Für die beste Beschäftigung sollten die Trainingseinheiten zeitlich und inhaltlich nicht vorhersehbar sein. Wenn die Einheiten stets zur selben Zeit stattfinden und evtl. sogar immer gleich ablaufen, müssen die Tiere ihren Kopf quasi nicht mehr benutzen und der Sinn der Beschäftigung ist verflogen. Ein gewisses Überraschungsmoment steigert die Motivation, das hat die Forschung gezeigt. Genau aus diesem Grund haben wir uns im Grünen Zoo Wuppertal entschieden, die bis jetzt zeitlich festgelegten Schaufütterungen nun flexibel zu planen. Täglich werden die spontan festgelegten Zeiten für die Schaufütterungen morgens an der Kasse ausgeschrieben. So kann das Tierpflegeteam die Fütterungen besser in den Tagesablauf einplanen und die Tiere können nicht vorhersehen, wann sie das nächste Mal trainiert und gefüttert werden.
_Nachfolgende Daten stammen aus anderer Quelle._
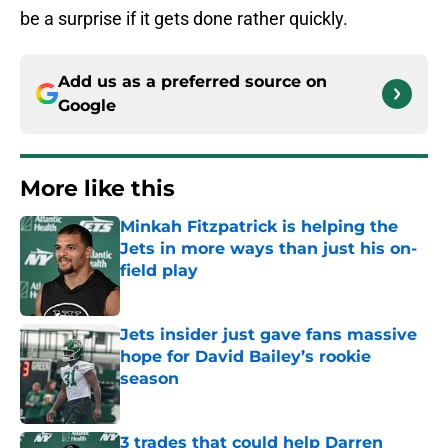
be a surprise if it gets done rather quickly.
Add us as a preferred source on
Google
More like this
Minkah Fitzpatrick is helping the
Jets in more ways than just his on-
field play
Published by on Invalid Date
Jets insider just gave fans massive
hope for David Bailey’s rookie
season
Published by on Invalid Date
3 trades that could help Darren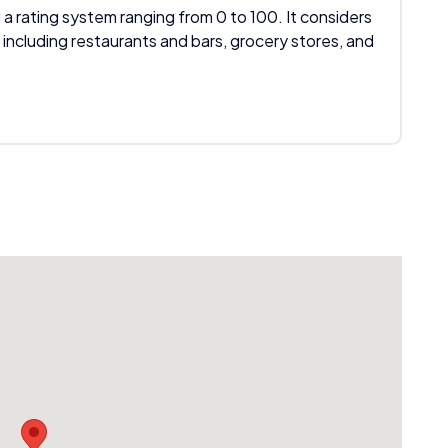
 a rating system ranging from 0 to 100. It considers
 including restaurants and bars, grocery stores, and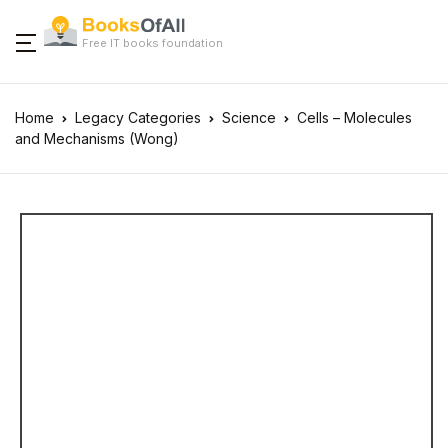
Free IT books foundation
Home
Legacy Categories
Science
Cells – Molecules
and Mechanisms (Wong)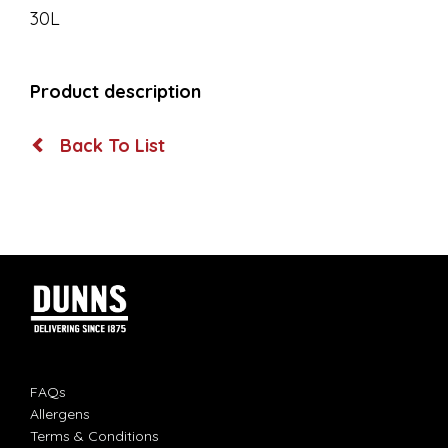
30L
Product description
Back To List
FAQs
Allergens
Terms & Conditions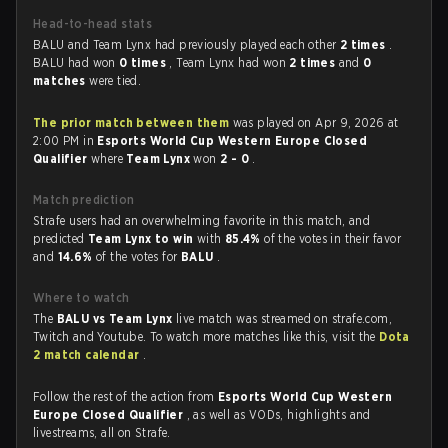
Head-to-head stats
BALU and Team Lynx had previously played each other
2 times
.
BALU had won
0 times
, Team Lynx had won
2 times
and
0
matches
were tied.
The prior match between them
was played on Apr 9, 2026 at
2:00 PM in
Esports World Cup Western Europe Closed
Qualifier
where
Team Lynx
won
2 - 0
.
Match prediction
Strafe users had an overwhelming favorite in this match, and
predicted
Team Lynx to win
with
85.4%
of the votes in their favor
and
14.6%
of the votes for
BALU
.
Where to watch
The
BALU vs Team Lynx
live match was streamed on strafe.com,
Twitch and Youtube. To watch more matches like this, visit the
Dota
2 match calendar
.
Follow the rest of the action from
Esports World Cup Western
Europe Closed Qualifier
, as well as VODs, highlights and
livestreams, all on Strafe.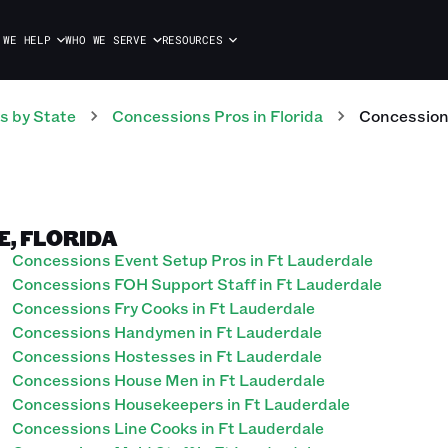
 WE HELP
WHO WE SERVE
RESOURCES
s
by State
Concessions
Pros
in
Florida
Concessio
E, FLORIDA
Concessions Event Setup Pros in Ft Lauderdale
Concessions FOH Support Staff in Ft Lauderdale
Concessions Fry Cooks in Ft Lauderdale
Concessions Handymen in Ft Lauderdale
Concessions Hostesses in Ft Lauderdale
Concessions House Men in Ft Lauderdale
Concessions Housekeepers in Ft Lauderdale
Concessions Line Cooks in Ft Lauderdale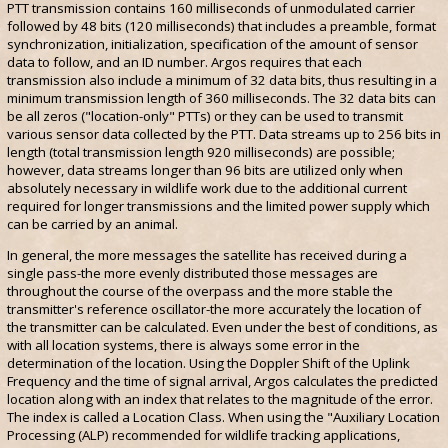
PTT transmission contains 160 milliseconds of unmodulated carrier
followed by 48 bits (120 milliseconds) that includes a preamble, format
synchronization, initialization, specification of the amount of sensor
data to follow, and an ID number. Argos requires that each
transmission also include a minimum of 32 data bits, thus resulting in a
minimum transmission length of 360 milliseconds. The 32 data bits can
be all zeros ("location-only" PTTs) or they can be used to transmit
various sensor data collected by the PTT. Data streams up to 256 bits in
length (total transmission length 920 milliseconds) are possible;
however, data streams longer than 96 bits are utilized only when
absolutely necessary in wildlife work due to the additional current
required for longer transmissions and the limited power supply which
can be carried by an animal.
In general, the more messages the satellite has received during a
single pass-the more evenly distributed those messages are
throughout the course of the overpass and the more stable the
transmitter's reference oscillator-the more accurately the location of
the transmitter can be calculated. Even under the best of conditions, as
with all location systems, there is always some error in the
determination of the location. Using the Doppler Shift of the Uplink
Frequency and the time of signal arrival, Argos calculates the predicted
location along with an index that relates to the magnitude of the error.
The index is called a Location Class. When using the "Auxiliary Location
Processing (ALP) recommended for wildlife tracking applications,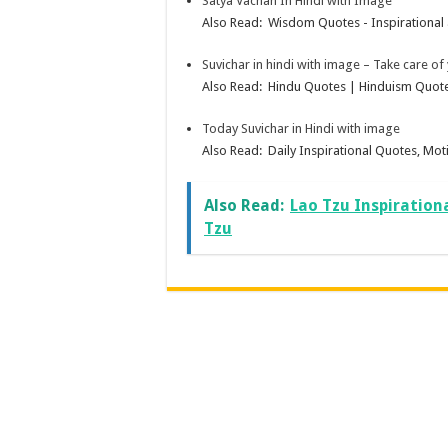
Satya Vachan In Hindi with Image
Also Read: Wisdom Quotes - Inspirational 
Suvichar in hindi with image – Take care of
Also Read: Hindu Quotes | Hinduism Quotes
Today Suvichar in Hindi with image
Also Read: Daily Inspirational Quotes, Moti
Also Read:
Lao Tzu Inspiration
Tzu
Sollten sie außerdem nach einer beendeten Trainingseinheit wissen, dass sie nun beispielsweise vier Stunden warten müssen bis sie wieder trainiert und gefüttert werden, könnte Frust aufkommen. Das gilt es zu vermeiden. Gleichzeitig sollen unsere Besucherinnen und Besucher das Seelöwentraining weiterhin erleben und in ihren Rundgang einplanen können.
Übrigens kann nicht nur Fisch als Belohnung bei den Kalifornischen Seelöwen dienen. Genau wie bei Hunden kann auch ein Lob oder ein Spielzeug als Belohnung verwendet werden. Natürlich können die Tiere beim Trainieren auch einmal Fehler machen oder unaufmerksam sein. Intuitiv würde manch einer vielleicht mit einem „Nein“ reagieren. Der richtige Umgang mit Fehlern ist aber essentiell für einen Trainingserfolg und dafür, dass sowohl Tier als auch Mensch mit einem guten Gefühl das Training beenden. Im Grünen Zoo wenden wir das Prinzip des sogenannten LRS („Least Reinforcing Stimulus“) an. Dieser Ansatz, welcher bereits 1985 von den Sea World Parks definiert wurde, beschreibt eine konstruktive Reaktion auf einen Trainingsfehler des Tieres. Direkt nach einem solchen Fehler sollte der/die Trainer/-in in seiner/ihrer Position für drei Sekunden verharren. Wenn das Tier während dieser drei Sekunden ruhig ist und sich wieder auf den/die Trainer/-in konzentriert, wird es hierfür belohnt. Somit zeigt man dem Tier, dass es in Ordnung ist, auch einmal Fehler zu machen. Es entsteht kein Frust und vor allem auch keine negative Assoziation von Seiten des Tieres. Jede andere Reaktion, also z.B. das Wort „Nein“, das Zurücktreten oder Beenden des Trainings, ist für ein Tier möglicherweise negativ und kann im schlimmsten Fall frustrierend wirken und den Spaß am Training nehmen.
Wir im Grünen Zoo hinterfragen immer wieder die Methoden und Aspekte unserer Arbeit, um dem fachlichen und gesellschaftlichen Erkenntnisgewinn unserer Zeit gerecht zu werden. Die aktuelle Entwicklung des Seelöwentrainings ist Ausdruck unseres Bestrebens, unseren Tieren ein naturnahes, stressfreies und abwechslungsreiches Zuhause zu bieten.